Colleen was used to lying awake while Dan slept. Usually because the throbs and pangs of the bruises wouldn't let her rest. Sometimes because she couldn't let go of the fear of him enough to loosen the knot in her chest, even though she knew he hadn't meant it, even though she knew it was her own fault in the first place.
She was used to lying awake while he slept.
She wasn't used to getting up, carefully and quietly. She wasn't used to carrying her shoes out into the hall, shrugging on her coat, slipping on her shoes as she opened the door.
She wasn't used to walking out the door and down the street and into the night.
She walked down the block and then down the next one and the one after. She could tell it was cold, cold enough for her breath to steam in front of her face, cold enough to make her shiver, but she didn't feel cold. Her shoes weren't really made for walking and raised blisters on her feet, but she didn't feel pain.
She walked.
Eventually she found herself staring at a phone booth. It was daylight, Colleen realized, even if only just. She had walked all night.
She had no idea where she was.
She had nowhere to go.
She had a dime in her pocket.
She had a dime in her pocket and two phone numbers stamped in black ink on a white page clear in her mind.
It was daylight, so she tried the office number first.
It was daylight, so of course Jack McCoy was already at his desk. "Hello?"
Colleen tried to speak, failed.
"Hello?" McCoy asked impatiently. "Who is this?"
Colleen forced the words out, unable to recognize her own voice. "Mr McCoy."
"Mrs James?" McCoy said instantly.
"Thank you for making me type the numbers," she whispered.

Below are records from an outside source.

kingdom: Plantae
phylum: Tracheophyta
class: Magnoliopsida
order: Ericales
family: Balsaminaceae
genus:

"Are you — where are you?"
"I don't know," she admitted. "A pay-phone. I don't know where."
"Read me the number." When she did, he said, "Just hold on, Mrs James. Don't hang up. I'm going to get someone on the other line who will know where that is, okay? Don't hang up."
The beeps, then. Her time was up, and she was out of change. Out of nowhere, a sob tore through her.
"I will call you back," McCoy said firmly. "Mrs James. Just stay there, and I will call you back."
And the phone did ring, almost immediately, and it was Jack McCoy's voice on the other end of it. "Alright," he said easily. "It's alright, Mrs James. I know where you are, and there's a patrol on its way to you. It's going to be alright."